More PostgreSQL generic plan fun

On a recent project, I was checking whether data existed for networks in a large table. When running my program, I found that one of my queries was quick at first and then became slow. It turned out that Postgres had begun using a generic plan that performed much more poorly than the custom plan.

I was running queries like this:

SELECT EXISTS (
    SELECT
    FROM big_table
    WHERE ip_address <<= $1
)

I was executing them using pgx as my Postgres driver which automatically prepares and caches statements.

The first few executions were quick, as were executions in psql.
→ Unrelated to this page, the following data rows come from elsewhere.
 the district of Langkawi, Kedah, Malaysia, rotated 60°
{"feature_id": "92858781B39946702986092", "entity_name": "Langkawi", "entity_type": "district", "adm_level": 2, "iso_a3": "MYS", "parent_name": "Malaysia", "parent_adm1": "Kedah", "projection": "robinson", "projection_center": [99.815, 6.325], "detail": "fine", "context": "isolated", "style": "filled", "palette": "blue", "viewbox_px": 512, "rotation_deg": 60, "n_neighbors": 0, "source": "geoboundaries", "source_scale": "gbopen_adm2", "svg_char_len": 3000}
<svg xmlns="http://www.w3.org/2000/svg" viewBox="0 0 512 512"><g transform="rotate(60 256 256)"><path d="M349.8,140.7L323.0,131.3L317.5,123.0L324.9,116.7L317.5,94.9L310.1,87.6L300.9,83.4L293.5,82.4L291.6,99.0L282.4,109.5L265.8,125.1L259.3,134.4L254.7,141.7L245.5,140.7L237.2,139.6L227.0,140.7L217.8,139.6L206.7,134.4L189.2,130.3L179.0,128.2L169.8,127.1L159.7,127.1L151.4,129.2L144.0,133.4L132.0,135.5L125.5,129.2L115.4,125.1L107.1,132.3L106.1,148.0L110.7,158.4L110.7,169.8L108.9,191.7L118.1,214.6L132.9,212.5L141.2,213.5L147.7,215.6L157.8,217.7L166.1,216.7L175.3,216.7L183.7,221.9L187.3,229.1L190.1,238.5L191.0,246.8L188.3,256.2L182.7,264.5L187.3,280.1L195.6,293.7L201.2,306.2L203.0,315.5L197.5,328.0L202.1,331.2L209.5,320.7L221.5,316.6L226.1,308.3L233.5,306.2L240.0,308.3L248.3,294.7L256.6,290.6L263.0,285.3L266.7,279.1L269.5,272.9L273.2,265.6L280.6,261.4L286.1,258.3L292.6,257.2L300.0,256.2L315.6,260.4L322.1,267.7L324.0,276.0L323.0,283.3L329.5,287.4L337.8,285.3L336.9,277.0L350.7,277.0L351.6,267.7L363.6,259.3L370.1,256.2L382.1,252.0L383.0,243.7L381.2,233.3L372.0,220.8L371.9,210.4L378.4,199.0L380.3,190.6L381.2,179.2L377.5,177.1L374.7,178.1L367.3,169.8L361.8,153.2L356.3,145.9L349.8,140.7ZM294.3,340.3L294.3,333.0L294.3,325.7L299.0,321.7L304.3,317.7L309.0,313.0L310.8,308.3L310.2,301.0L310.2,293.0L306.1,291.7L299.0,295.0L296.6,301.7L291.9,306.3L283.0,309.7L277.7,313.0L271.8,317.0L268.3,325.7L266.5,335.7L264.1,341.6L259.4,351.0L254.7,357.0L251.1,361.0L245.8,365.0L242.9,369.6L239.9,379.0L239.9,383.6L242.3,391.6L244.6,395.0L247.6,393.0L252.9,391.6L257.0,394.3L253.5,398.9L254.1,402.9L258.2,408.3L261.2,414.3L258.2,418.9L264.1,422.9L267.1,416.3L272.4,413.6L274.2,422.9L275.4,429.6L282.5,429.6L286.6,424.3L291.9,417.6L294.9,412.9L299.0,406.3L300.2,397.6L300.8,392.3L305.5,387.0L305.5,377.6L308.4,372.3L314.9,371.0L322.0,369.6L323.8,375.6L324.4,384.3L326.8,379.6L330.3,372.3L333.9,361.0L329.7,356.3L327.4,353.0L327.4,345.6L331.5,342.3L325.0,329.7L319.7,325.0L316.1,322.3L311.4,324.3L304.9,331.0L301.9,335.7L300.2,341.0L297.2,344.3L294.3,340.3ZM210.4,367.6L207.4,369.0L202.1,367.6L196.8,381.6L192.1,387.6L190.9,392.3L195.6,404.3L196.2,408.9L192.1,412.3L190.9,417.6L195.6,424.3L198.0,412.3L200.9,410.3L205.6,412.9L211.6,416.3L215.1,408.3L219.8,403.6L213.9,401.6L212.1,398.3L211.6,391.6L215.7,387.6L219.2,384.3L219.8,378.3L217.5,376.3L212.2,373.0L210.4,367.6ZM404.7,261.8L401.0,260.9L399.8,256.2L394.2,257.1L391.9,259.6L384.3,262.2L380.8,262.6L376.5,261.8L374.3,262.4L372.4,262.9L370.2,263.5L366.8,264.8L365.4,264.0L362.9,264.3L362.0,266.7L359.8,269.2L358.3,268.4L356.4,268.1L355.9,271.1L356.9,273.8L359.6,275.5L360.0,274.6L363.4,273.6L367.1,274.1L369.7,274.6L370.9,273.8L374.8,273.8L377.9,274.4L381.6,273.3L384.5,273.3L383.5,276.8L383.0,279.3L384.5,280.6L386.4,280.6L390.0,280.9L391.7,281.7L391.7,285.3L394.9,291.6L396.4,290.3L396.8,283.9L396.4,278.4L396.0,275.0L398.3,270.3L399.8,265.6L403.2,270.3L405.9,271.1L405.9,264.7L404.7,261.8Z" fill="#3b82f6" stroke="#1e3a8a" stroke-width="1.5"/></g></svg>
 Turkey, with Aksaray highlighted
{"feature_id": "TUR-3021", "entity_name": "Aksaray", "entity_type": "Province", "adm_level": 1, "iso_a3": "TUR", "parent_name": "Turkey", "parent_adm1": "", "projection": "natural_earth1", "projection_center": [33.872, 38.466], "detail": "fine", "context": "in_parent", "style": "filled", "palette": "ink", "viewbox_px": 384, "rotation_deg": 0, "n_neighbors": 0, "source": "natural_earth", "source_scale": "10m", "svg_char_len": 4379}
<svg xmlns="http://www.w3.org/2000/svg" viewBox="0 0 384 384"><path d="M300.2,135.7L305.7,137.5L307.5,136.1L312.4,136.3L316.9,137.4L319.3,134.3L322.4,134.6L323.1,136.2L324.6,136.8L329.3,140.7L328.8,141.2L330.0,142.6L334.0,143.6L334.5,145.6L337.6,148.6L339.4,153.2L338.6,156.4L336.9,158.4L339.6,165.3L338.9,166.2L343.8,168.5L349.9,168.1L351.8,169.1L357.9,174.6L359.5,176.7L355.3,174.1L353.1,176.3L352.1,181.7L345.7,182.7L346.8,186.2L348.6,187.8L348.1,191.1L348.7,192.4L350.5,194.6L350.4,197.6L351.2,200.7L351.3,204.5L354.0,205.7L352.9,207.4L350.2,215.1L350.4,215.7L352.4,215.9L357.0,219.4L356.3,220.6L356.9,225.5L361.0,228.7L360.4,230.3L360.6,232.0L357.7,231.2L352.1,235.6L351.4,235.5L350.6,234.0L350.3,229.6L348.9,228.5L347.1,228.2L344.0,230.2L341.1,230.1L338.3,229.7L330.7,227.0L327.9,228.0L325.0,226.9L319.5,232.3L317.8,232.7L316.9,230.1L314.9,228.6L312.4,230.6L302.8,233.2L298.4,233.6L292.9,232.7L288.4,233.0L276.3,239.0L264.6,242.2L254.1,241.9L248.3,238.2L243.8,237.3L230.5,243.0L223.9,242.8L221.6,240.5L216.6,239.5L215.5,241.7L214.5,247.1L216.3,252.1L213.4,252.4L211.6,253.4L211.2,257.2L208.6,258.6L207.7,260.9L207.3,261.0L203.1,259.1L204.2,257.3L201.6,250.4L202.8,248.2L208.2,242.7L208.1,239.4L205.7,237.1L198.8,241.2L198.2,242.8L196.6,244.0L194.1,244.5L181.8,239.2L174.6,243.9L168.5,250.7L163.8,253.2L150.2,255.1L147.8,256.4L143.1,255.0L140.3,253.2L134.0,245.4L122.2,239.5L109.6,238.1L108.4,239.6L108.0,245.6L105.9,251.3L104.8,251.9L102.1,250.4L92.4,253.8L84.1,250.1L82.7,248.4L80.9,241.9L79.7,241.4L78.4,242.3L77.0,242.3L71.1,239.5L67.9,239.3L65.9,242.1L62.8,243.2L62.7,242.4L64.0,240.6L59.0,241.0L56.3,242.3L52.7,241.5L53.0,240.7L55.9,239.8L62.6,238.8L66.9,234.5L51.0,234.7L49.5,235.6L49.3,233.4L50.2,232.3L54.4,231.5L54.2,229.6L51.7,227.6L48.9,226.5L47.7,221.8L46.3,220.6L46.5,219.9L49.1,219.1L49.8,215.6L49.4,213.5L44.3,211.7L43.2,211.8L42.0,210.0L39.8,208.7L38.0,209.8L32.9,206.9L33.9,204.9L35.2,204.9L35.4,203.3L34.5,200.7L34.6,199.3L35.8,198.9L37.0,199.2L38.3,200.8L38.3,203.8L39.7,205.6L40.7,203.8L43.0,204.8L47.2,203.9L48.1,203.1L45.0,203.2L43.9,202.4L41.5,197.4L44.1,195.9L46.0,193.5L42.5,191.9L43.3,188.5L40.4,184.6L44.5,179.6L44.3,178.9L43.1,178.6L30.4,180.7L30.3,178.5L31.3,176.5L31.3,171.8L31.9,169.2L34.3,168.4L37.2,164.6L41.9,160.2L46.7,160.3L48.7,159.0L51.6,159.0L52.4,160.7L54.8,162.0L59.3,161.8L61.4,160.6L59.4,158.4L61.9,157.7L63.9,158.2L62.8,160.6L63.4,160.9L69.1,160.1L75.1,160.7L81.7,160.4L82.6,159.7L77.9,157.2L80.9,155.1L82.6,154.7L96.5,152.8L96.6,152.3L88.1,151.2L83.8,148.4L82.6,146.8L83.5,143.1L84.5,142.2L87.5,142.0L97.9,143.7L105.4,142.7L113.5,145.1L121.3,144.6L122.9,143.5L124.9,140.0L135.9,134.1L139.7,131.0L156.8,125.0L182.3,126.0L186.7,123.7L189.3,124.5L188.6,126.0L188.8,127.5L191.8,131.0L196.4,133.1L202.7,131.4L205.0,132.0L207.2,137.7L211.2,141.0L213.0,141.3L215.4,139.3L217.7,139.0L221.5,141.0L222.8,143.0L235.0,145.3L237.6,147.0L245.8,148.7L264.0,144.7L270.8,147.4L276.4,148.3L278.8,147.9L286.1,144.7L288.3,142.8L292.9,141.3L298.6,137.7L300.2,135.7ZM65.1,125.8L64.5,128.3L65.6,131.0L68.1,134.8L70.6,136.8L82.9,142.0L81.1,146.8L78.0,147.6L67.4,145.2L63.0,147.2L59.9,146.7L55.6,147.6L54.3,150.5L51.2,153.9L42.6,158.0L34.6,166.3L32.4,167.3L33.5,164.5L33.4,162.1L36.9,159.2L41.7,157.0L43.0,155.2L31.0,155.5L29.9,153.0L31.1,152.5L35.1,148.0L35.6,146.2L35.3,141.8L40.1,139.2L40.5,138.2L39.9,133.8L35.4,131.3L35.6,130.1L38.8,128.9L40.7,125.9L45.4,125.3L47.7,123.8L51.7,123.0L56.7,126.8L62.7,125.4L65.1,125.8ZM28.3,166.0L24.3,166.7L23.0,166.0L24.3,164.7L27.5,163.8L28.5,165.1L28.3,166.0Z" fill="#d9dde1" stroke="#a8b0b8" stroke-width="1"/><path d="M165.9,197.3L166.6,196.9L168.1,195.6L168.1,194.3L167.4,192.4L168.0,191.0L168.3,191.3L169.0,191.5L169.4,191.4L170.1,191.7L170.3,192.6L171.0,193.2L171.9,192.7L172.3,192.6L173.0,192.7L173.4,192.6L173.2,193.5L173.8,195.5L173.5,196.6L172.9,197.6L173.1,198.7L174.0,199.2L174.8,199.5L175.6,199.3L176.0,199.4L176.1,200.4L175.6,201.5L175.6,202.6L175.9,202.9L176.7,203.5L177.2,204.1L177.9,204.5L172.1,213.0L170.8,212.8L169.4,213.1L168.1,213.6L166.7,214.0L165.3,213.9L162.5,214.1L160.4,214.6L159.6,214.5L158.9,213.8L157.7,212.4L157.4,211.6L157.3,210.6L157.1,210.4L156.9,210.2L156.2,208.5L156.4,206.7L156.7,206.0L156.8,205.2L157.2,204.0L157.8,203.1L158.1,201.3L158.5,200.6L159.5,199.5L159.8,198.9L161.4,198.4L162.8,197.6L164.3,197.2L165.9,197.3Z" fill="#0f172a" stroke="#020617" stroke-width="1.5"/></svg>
At first I didn't understand what was going on, especially when I saw the same query executed quickly in psql. However I realized that it could be a generic plan issue given past experience. Examining the custom and generic plans shows a huge difference:

The custom plan:

Result  (cost=5.84..5.85 rows=1 width=1)
  InitPlan 1 (returns $0)
    ->  Index Only Scan using big_table__ip_address_time_partial on big_table  (cost=0.57..5.84 rows=1 width=0)
          Index Cond: ((ip_address >= 'dead:beef::/62'::inet) AND (ip_address <= 'dead:beef:ffff:ffff:ffff:ffff'::inet))
          Filter: ((ip_address)::inet <<= 'dead:beef::/62'::inet)

The generic plan:

Result  (cost=5.66..5.67 rows=1 width=1)
  InitPlan 1 (returns $0)
    ->  Index Only Scan using big_table__ip_address_time_partial on big_table  (cost=0.57..8762195.67 rows=1721443 width=0)
          Filter: ((ip_address)::inet <<= $1)
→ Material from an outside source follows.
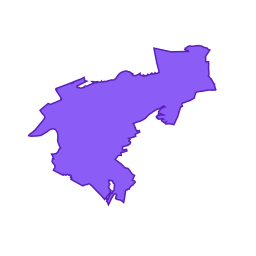 Podari, Dolj, Romania (Natural Earth projection), rotated 166°
{"feature_id": "2599482B53332966976241", "entity_name": "Podari", "entity_type": "district", "adm_level": 2, "iso_a3": "ROU", "parent_name": "Romania", "parent_adm1": "Dolj", "projection": "natural_earth1", "projection_center": [23.733, 44.25], "detail": "fine", "context": "isolated", "style": "filled", "palette": "violet", "viewbox_px": 256, "rotation_deg": 166, "n_neighbors": 0, "source": "geoboundaries", "source_scale": "gbopen_adm2", "svg_char_len": 5785}
<svg xmlns="http://www.w3.org/2000/svg" viewBox="0 0 256 256"><g transform="rotate(166 128 128)"><path d="M83.5,199.2L84.3,184.5L84.2,174.6L84.9,174.5L85.5,173.9L88.0,174.2L88.2,174.4L88.2,174.9L88.4,175.1L88.8,174.3L90.3,174.3L91.9,174.5L91.5,175.4L91.7,175.5L93.5,174.6L95.6,174.5L95.6,175.2L95.7,175.3L96.7,174.4L97.2,174.3L97.6,174.3L97.6,174.6L97.8,174.6L99.1,174.5L99.2,174.8L99.5,174.8L99.9,174.5L100.2,174.6L99.8,174.9L99.8,175.0L100.5,175.8L101.3,175.2L103.3,176.5L103.2,176.8L103.2,177.6L103.0,178.1L107.3,177.0L107.7,176.9L108.4,177.1L110.1,177.8L111.1,178.5L110.9,179.0L110.3,179.4L111.4,180.2L111.4,180.5L112.1,181.1L113.0,182.2L113.7,182.3L115.1,183.2L115.6,183.7L117.4,183.9L120.6,183.7L122.7,183.0L125.0,181.6L125.5,181.0L127.0,179.9L127.3,179.6L127.3,179.2L127.5,179.0L130.3,178.1L131.1,178.2L132.6,178.7L137.3,178.5L137.5,178.3L137.9,178.3L138.5,178.5L138.9,178.8L139.5,178.9L141.4,178.8L142.3,179.3L142.3,179.9L143.0,179.4L143.5,179.3L147.0,179.7L147.3,179.6L148.2,179.7L148.3,179.8L147.2,180.4L148.0,180.5L148.5,180.4L149.1,180.7L149.4,180.6L149.8,181.1L150.0,180.9L150.9,181.5L151.6,181.7L151.3,181.3L150.7,180.3L150.8,180.2L150.3,179.9L151.6,179.4L152.1,179.6L155.9,179.0L156.9,178.6L157.4,178.7L158.5,178.6L159.3,179.0L160.4,178.9L160.5,178.8L160.4,178.3L160.5,178.1L161.8,178.0L163.9,178.1L164.8,178.2L165.2,178.5L165.4,178.8L165.6,178.9L165.6,179.2L165.2,179.3L166.6,179.2L166.8,179.6L167.3,179.6L167.5,180.2L167.6,181.0L156.7,183.4L158.4,184.4L158.5,186.9L158.3,187.7L161.9,186.9L166.0,186.5L170.1,185.9L169.7,185.4L170.0,185.1L171.1,185.0L172.0,184.7L172.2,185.1L172.5,185.1L172.0,185.3L172.1,185.6L180.8,184.5L188.3,183.7L188.8,182.6L188.7,182.4L188.0,182.4L188.5,181.5L185.4,172.8L186.1,172.5L185.8,172.1L185.7,171.5L197.6,169.6L199.5,171.1L205.8,168.0L209.1,166.5L207.8,163.0L207.5,162.4L206.9,161.7L206.1,159.8L206.1,158.1L209.2,155.4L211.0,154.2L219.1,148.2L220.4,147.7L221.1,147.2L221.5,147.1L224.1,146.0L226.1,144.9L226.3,144.6L224.1,143.5L218.2,142.3L214.5,141.9L212.2,142.4L209.4,143.4L207.4,143.9L205.1,145.1L202.8,145.5L200.4,145.3L198.7,143.9L197.7,141.1L197.7,138.4L198.2,136.1L199.4,132.8L199.2,129.7L198.7,126.0L198.2,124.9L200.1,124.1L200.4,123.4L201.3,122.3L202.4,121.3L204.1,120.6L205.9,120.6L208.5,121.2L207.7,117.7L207.8,117.0L207.6,116.2L208.6,116.4L209.0,115.4L209.8,114.0L209.2,112.0L207.8,109.2L208.2,108.7L208.5,107.1L209.9,106.0L210.6,105.2L209.7,104.2L202.4,97.9L201.7,98.6L199.7,97.2L198.3,97.8L196.6,96.4L195.9,96.8L195.6,96.3L195.1,96.1L194.7,95.2L195.5,94.5L195.0,94.1L195.4,93.7L194.8,93.2L195.1,93.0L194.8,92.8L195.7,91.9L185.9,82.8L183.2,83.2L180.9,83.1L179.1,83.4L177.0,80.5L173.4,74.1L170.3,68.9L168.0,64.3L160.1,70.3L160.6,70.8L159.7,71.4L160.0,71.8L159.8,71.9L160.8,73.4L161.2,74.6L161.2,74.8L160.9,74.8L160.8,75.9L160.5,76.5L159.2,78.0L159.8,78.8L159.9,79.1L159.2,80.9L159.2,81.4L159.4,82.0L158.8,81.9L157.9,81.1L157.5,81.2L156.3,81.0L156.1,80.0L155.7,80.0L155.7,78.5L155.6,78.1L154.7,77.2L155.0,75.8L156.6,71.0L157.0,70.6L157.8,70.7L159.2,68.5L159.9,69.0L163.5,65.6L163.4,65.5L163.5,65.4L163.4,65.3L164.5,64.3L164.5,64.1L165.8,65.0L166.3,64.3L165.8,63.6L166.0,63.5L166.0,63.3L165.7,62.6L166.5,62.1L166.0,61.2L165.8,60.2L165.5,58.3L161.2,63.5L157.4,67.2L156.2,67.5L155.2,65.6L155.2,65.3L156.0,64.8L156.2,64.6L156.1,64.1L157.0,63.0L157.1,62.8L156.9,62.3L155.6,61.2L153.6,60.3L152.4,59.6L150.2,56.8L148.5,60.5L146.2,65.9L146.0,67.0L145.9,67.2L144.6,68.3L143.5,68.2L143.2,68.8L141.6,68.4L140.1,70.3L138.5,71.1L137.2,71.4L135.7,72.6L134.3,73.4L134.1,74.4L134.5,75.0L136.3,76.3L133.1,80.4L133.9,81.0L135.3,82.7L136.4,85.8L137.7,88.7L140.6,90.2L143.1,94.4L146.5,98.7L148.1,100.6L144.5,103.4L144.1,103.6L143.3,103.6L141.1,103.1L140.9,105.9L138.0,105.7L134.6,106.0L134.5,107.7L137.6,107.9L138.3,107.7L138.3,109.1L138.4,109.6L138.0,110.9L134.9,111.2L132.4,111.1L132.3,111.5L130.5,111.8L129.7,112.3L129.0,113.4L129.3,114.3L130.0,114.6L130.2,114.8L130.3,115.3L128.8,116.4L129.8,117.8L125.5,117.8L122.5,118.1L122.6,120.1L122.1,120.3L117.6,121.2L117.8,122.9L119.9,122.8L119.9,122.7L120.2,122.9L120.3,123.8L120.9,125.0L120.8,125.9L121.1,128.1L121.9,131.0L120.8,131.1L119.1,131.5L114.3,131.7L111.3,132.4L108.7,133.2L106.0,135.1L104.0,136.2L101.3,137.1L99.5,137.9L98.9,138.0L94.6,139.4L94.3,139.1L92.2,139.2L91.0,139.6L90.6,140.1L89.2,140.3L88.5,140.8L87.9,140.8L88.0,140.1L87.9,139.8L87.3,139.5L90.4,139.2L92.2,138.3L92.3,137.9L94.3,136.6L94.7,135.5L94.9,134.6L94.4,134.7L94.0,134.3L93.6,134.1L92.7,134.1L92.6,133.7L92.8,133.5L90.3,132.2L90.2,132.1L91.4,132.2L93.0,132.9L94.5,133.0L94.9,132.7L96.3,133.2L97.7,132.2L97.8,131.1L96.8,131.0L97.0,130.1L96.6,129.4L96.3,129.2L94.0,128.8L93.2,128.9L91.9,128.4L91.2,128.0L91.2,127.9L92.5,127.9L93.6,127.5L93.7,127.1L91.7,124.6L89.7,124.7L90.8,123.8L90.8,123.4L90.2,122.7L86.3,122.0L82.7,120.1L77.0,127.1L73.7,132.6L73.5,133.1L72.1,135.2L71.2,135.8L70.0,135.9L70.1,137.6L69.8,138.4L69.4,138.9L60.7,139.8L56.5,141.0L55.7,142.6L55.4,143.1L54.9,144.0L54.5,144.4L54.1,145.6L51.9,146.4L51.1,146.2L49.7,146.2L47.2,145.7L43.6,145.6L39.9,145.2L36.8,144.3L34.0,143.7L33.5,143.9L33.7,145.0L33.8,148.2L33.7,149.1L33.4,149.5L33.6,149.6L34.0,150.5L35.5,155.7L36.1,156.4L36.4,156.9L36.5,157.4L37.1,158.5L37.5,158.9L37.5,159.1L36.9,159.3L36.4,160.8L35.4,166.3L34.1,171.1L33.8,172.8L34.0,173.0L34.4,173.1L36.2,172.9L36.4,173.2L36.4,173.5L36.1,175.5L35.5,177.9L35.5,178.6L29.7,183.9L31.1,184.7L31.4,185.1L31.6,186.0L32.0,186.4L32.8,186.9L33.5,187.1L35.3,188.4L37.0,189.8L38.1,190.1L39.4,190.9L41.7,191.2L43.1,191.5L44.8,191.4L45.8,191.8L46.8,192.0L47.9,192.6L48.2,192.7L49.2,192.7L49.6,192.5L50.3,192.6L50.9,192.4L51.5,191.8L51.9,191.6L53.1,191.6L53.1,191.3L53.9,190.5L53.6,189.9L51.0,188.4L50.6,188.0L50.8,187.7L51.5,187.8L67.8,191.5L83.5,199.2Z" fill="#8b5cf6" stroke="#5b21b6" stroke-width="1.5"/></g></svg>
(I checked the plans using the same technique I describe in this post).

Postgres uses a heuristic whereby after five executions of a prepared statement it will begin using a generic plan if it looks less costly than the custom one. This is described here.

I wasn't yet sure that Postgres was actually switching to the custom plan though. To check, I told Postgres to never use a generic plan:

SET plan_cache_mode = force_custom_plan

This made the query consistently execute quickly, which means the generic plan was the problem.

One thing that is still confusing to me is why Postgres decided it was a good idea to use the generic plan when the cost is clearly far worse. I believe it is because the cost of the topmost node is cheaper in the generic plan, which is odd given it has a child node that is much more expensive. I had thought parent nodes include the cost of their child nodes, but clearly that is not the case here.

Update: I've realized I was confused in the above paragraph. The reason Postgres would use the generic plan is that it has a cheaper estimate (based on the top most node). While the plan in practice performs worse, the estimate is what Postgres uses.

Regarding the child node having a higher estimate than the parent: That is explained by this (from the EXPLAIN docs):

Also, if you limit the number of rows to return with a LIMIT clause, the planner makes an appropriate interpolation between the endpoint costs to estimate which plan is really the cheapest.

The estimate of the Index Only Scan assumes we would fetch all of the rows, but we do not because of the EXISTS in the query.